3. Rebuild the app locally before running E2E. E2E tests run against the built app, so use the repository's standard build command:
   ```
   npm run build
   ```
   If the known Homebrew Python 3.14 `pyexpat` native rebuild issue occurs, rerun with:
   ```
   PYTHON=/usr/bin/python3 npm run build
   ```
4. Rerun the affected E2E test files locally after the rebuild. Prefer the narrowest set that covers the CI failures you fixed:
   ```
   PLAYWRIGHT_HTML_OPEN=never npm run e2e -- e2e-tests/<affected-file>.spec.ts
   ```
   If the fix is in a shared helper that affected several failing specs, run all representative affected specs in one command or separate commands.
5. Use `/dyad:pr-push` or commit + `gh pr create` directly. The PR body MUST include:
   - A link to the failing run.
   - The root-cause narrative (what raced, in concrete terms — not "timing issue").
   - Why the fix is correct (what the retry loop is doing that the original flow wasn't).
   - The local build and affected E2E commands you ran.

## Gotchas

- `gh run download` needs `-R <owner>/<repo>` if you're not in a cwd with matching origin.
- `results.json` paths inside `attachments[]` are _CI-side_; only use them to match hashes, never to read files.
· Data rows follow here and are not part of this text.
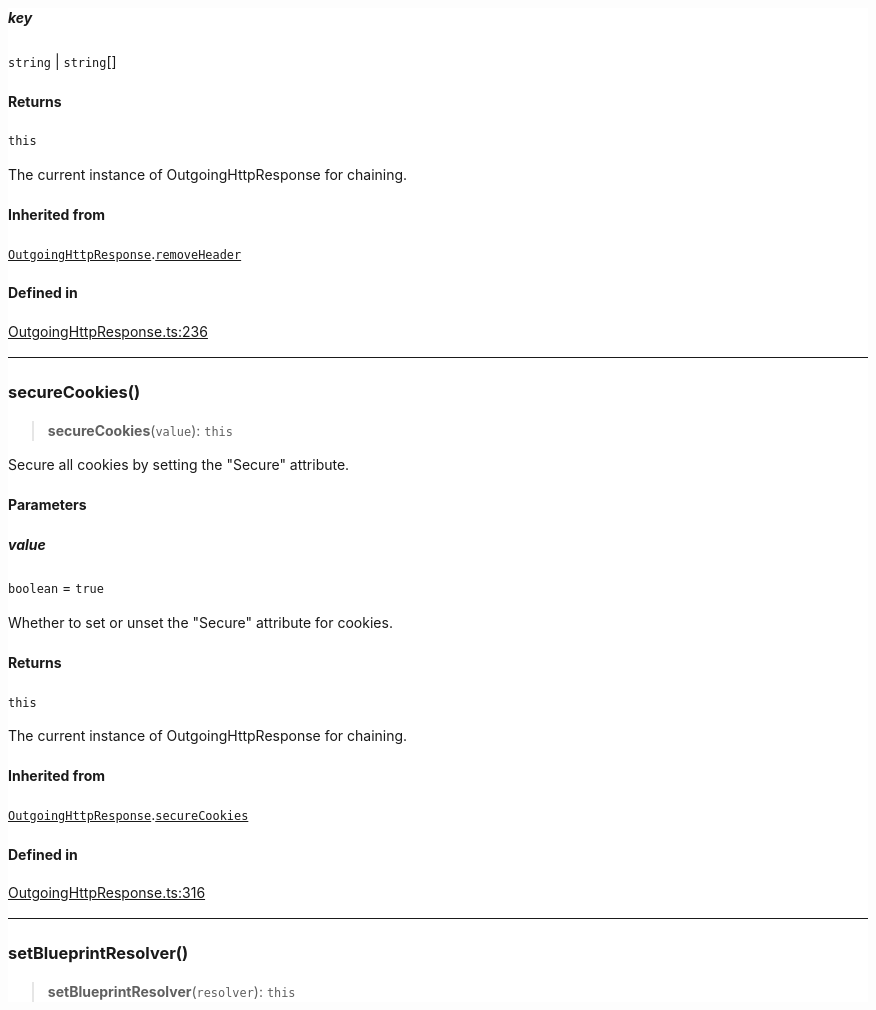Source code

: ##### key

`string` | `string`[]

#### Returns

`this`

The current instance of OutgoingHttpResponse for chaining.

#### Inherited from

[`OutgoingHttpResponse`](../../OutgoingHttpResponse/classes/OutgoingHttpResponse.md).[`removeHeader`](../../OutgoingHttpResponse/classes/OutgoingHttpResponse.md#removeheader)

#### Defined in

[OutgoingHttpResponse.ts:236](https://github.com/stonemjs/http-core/blob/24dd4b3f1e59fc19fb65fa5316121fe4b68e4f41/src/OutgoingHttpResponse.ts#L236)

***

### secureCookies()

> **secureCookies**(`value`): `this`

Secure all cookies by setting the "Secure" attribute.

#### Parameters

##### value

`boolean` = `true`

Whether to set or unset the "Secure" attribute for cookies.

#### Returns

`this`

The current instance of OutgoingHttpResponse for chaining.

#### Inherited from

[`OutgoingHttpResponse`](../../OutgoingHttpResponse/classes/OutgoingHttpResponse.md).[`secureCookies`](../../OutgoingHttpResponse/classes/OutgoingHttpResponse.md#securecookies)

#### Defined in

[OutgoingHttpResponse.ts:316](https://github.com/stonemjs/http-core/blob/24dd4b3f1e59fc19fb65fa5316121fe4b68e4f41/src/OutgoingHttpResponse.ts#L316)

***

### setBlueprintResolver()

> **setBlueprintResolver**(`resolver`): `this`

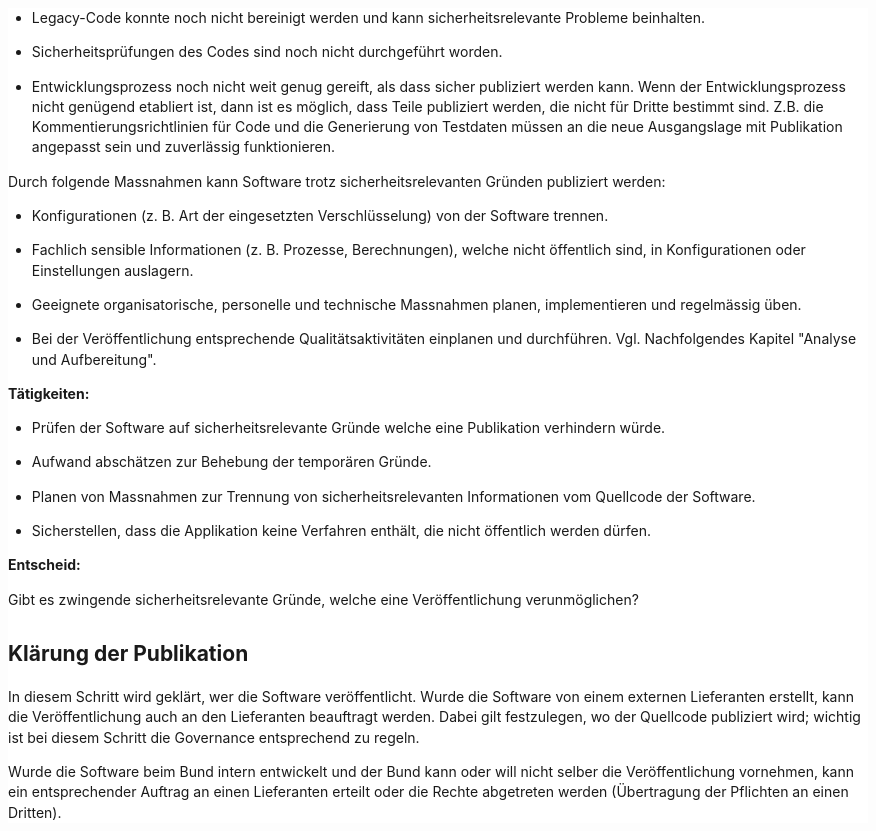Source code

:   - Legacy-Code konnte noch nicht bereinigt werden und kann
    sicherheitsrelevante Probleme beinhalten.

  - Sicherheitsprüfungen des Codes sind noch nicht durchgeführt worden.

  - Entwicklungsprozess noch nicht weit genug gereift, als dass sicher
    publiziert werden kann. Wenn der Entwicklungsprozess nicht genügend
    etabliert ist, dann ist es möglich, dass Teile publiziert werden,
    die nicht für Dritte bestimmt sind. Z.B. die
    Kommentierungsrichtlinien für Code und die Generierung von Testdaten
    müssen an die neue Ausgangslage mit Publikation angepasst sein und
    zuverlässig funktionieren.

Durch folgende Massnahmen kann Software trotz sicherheitsrelevanten
Gründen publiziert werden:

  - Konfigurationen (z. B. Art der eingesetzten Verschlüsselung) von der
    Software trennen.

  - Fachlich sensible Informationen (z. B. Prozesse, Berechnungen),
    welche nicht öffentlich sind, in Konfigurationen oder Einstellungen
    auslagern.

  - Geeignete organisatorische, personelle und technische Massnahmen
    planen, implementieren und regelmässig üben.

  - Bei der Veröffentlichung entsprechende Qualitätsaktivitäten
    einplanen und durchführen. Vgl. Nachfolgendes Kapitel "Analyse und
    Aufbereitung".

**Tätigkeiten:**

  - Prüfen der Software auf sicherheitsrelevante Gründe welche eine
    Publikation verhindern würde.

  - Aufwand abschätzen zur Behebung der temporären Gründe.

  - Planen von Massnahmen zur Trennung von sicherheitsrelevanten
    Informationen vom Quellcode der Software.

  - Sicherstellen, dass die Applikation keine Verfahren enthält, die
    nicht öffentlich werden dürfen.

**Entscheid:**

Gibt es zwingende sicherheitsrelevante Gründe, welche eine
Veröffentlichung verunmöglichen?

## Klärung der Publikation

In diesem Schritt wird geklärt, wer die Software veröffentlicht. Wurde
die Software von einem externen Lieferanten erstellt, kann die
Veröffentlichung auch an den Lieferanten beauftragt werden. Dabei gilt
festzulegen, wo der Quellcode publiziert wird; wichtig ist bei diesem
Schritt die Governance entsprechend zu regeln.

Wurde die Software beim Bund intern entwickelt und der Bund kann oder
will nicht selber die Veröffentlichung vornehmen, kann ein
entsprechender Auftrag an einen Lieferanten erteilt oder die Rechte
abgetreten werden (Übertragung der Pflichten an einen Dritten).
- A fork PR's artifacts live on the fork's run, not the upstream's. Make sure `run_id` is on the right repo.
- Many traces unpack to the same `/tmp/trace-extract/` — clean between extractions or use unique subdirs.
- The `html-report` is the _merged_ report across shards. Individual shard artifacts (`blob-report-*`, `flakiness-report-*`) are usually unnecessary for root-causing.